= James Cybulski =

Canadian broadcaster

James Cybulski is a Canadian broadcaster best known as the former play by play voice for the NHL video game franchise from EA Sports. Cybulski also worked as host of The Starting Lineup on Sportsnet 650 Vancouver from 2017-2021. Prior to his role on Sportsnet 650 Vancouver, he hosted Cybulski and Company on TSN Radio 1050, and worked as a television sportscaster and reporter for SportsCentre on TSN and Sportsnet Central on Sportsnet Pacific.

== Life and career ==
Born and raised in Ottawa, Ontario, he graduated from the radio broadcasting program at Algonquin College in 1995. Cybulski played minor hockey for the Gloucester Cougars. He subsequently worked as a reporter for CHEZ 106, as well as a colour commentator for the Ottawa 67s, and later hosted Overtime, a program devoted to the Ottawa Senators, on Rogers Television. He subsequently worked as a sports reporter for CFRA and The Score as well as the Team 1040 in Vancouver before joining TSN in 2006. Cybulski also worked as an on-scene correspondent for the 2010 Winter Olympics in Vancouver, British Columbia for which he received a Gemini award nomination for Best Sports Reporting. The following year, he won the Gemini Award for Best Sports Feature for his story on the relationship between Terry Fox and Jay Triano.

________________

#### TASK LIST:
a: Answer these questions from the James Cybulski article:
(i) During which years did Cybulski host The Starting Lineup on Sportsnet 650 Vancouver?
(ii) Which program did he graduate from at Algonquin College, and in what year?
(iii) What was the subject of the story that won him the Gemini Award for Best Sports Feature?
b: Please render this sentence from the James Cybulski article in French: "Cybulski played minor hockey for the Gloucester Cougars."
c: Decide whether each statement agrees with the James Cybulski article, and support each yes or no with the deciding words quoted from it:
(i) Cybulski joined TSN in 2006.
(ii) Cybulski won a Gemini Award for his coverage of the 2010 Winter Olympics.
(iii) Cybulski hosted Overtime on Rogers Television.

________________

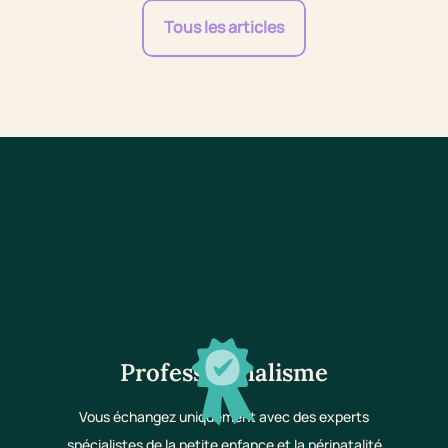
Tous les articles
Professionnalisme
Vous échangez uniquement avec des experts
spécialistes de la petite enfance et la périnatalité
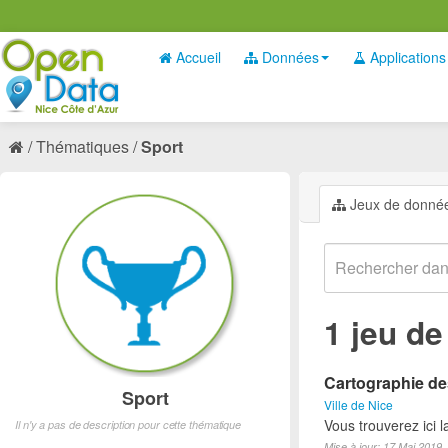
Accueil
Données
Applications
Thématiques
Sport
Jeux de donné
1 jeu d
Cartographie des
Sport
Ville de Nice
Vous trouverez ici l
Il n'y a pas de description pour cette thématique
Mise à jour: 17 Mai 2019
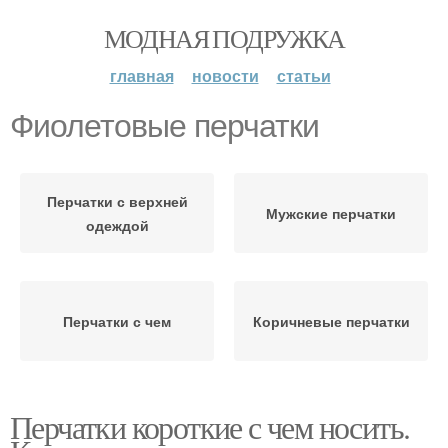
МОДНАЯ ПОДРУЖКА
главная
новости
статьи
Фиолетовые перчатки
Перчатки с верхней
Мужские перчатки
одеждой
Перчатки с чем
Коричневые перчатки
Перчатки короткие с чем носить.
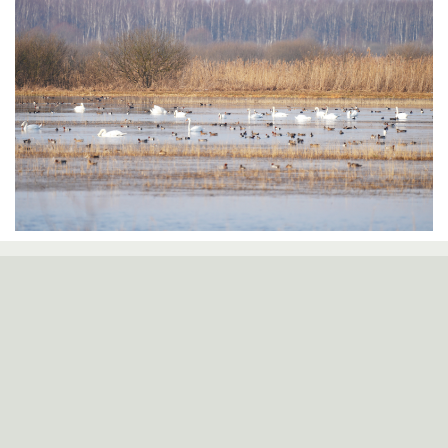
Žuvinto biosferos rezervato grupė
Kampelių g. 10, 64351 Aleknonys, Alytaus r.
Tel. 8 315 49540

________________

#### WRITTEN RESPONSES:
a:
(i) 2017-2021
(ii) The radio broadcasting program, in 1995
(iii) The relationship between Terry Fox and Jay Triano

b: Cybulski a joué au hockey mineur pour les Cougars de Gloucester.

c:
(i) Yes: "before joining TSN in 2006"
(ii) No: "for which he received a Gemini award nomination for Best Sports Reporting"
(iii) Yes: "later hosted Overtime, a program devoted to the Ottawa Senators, on Rogers Television"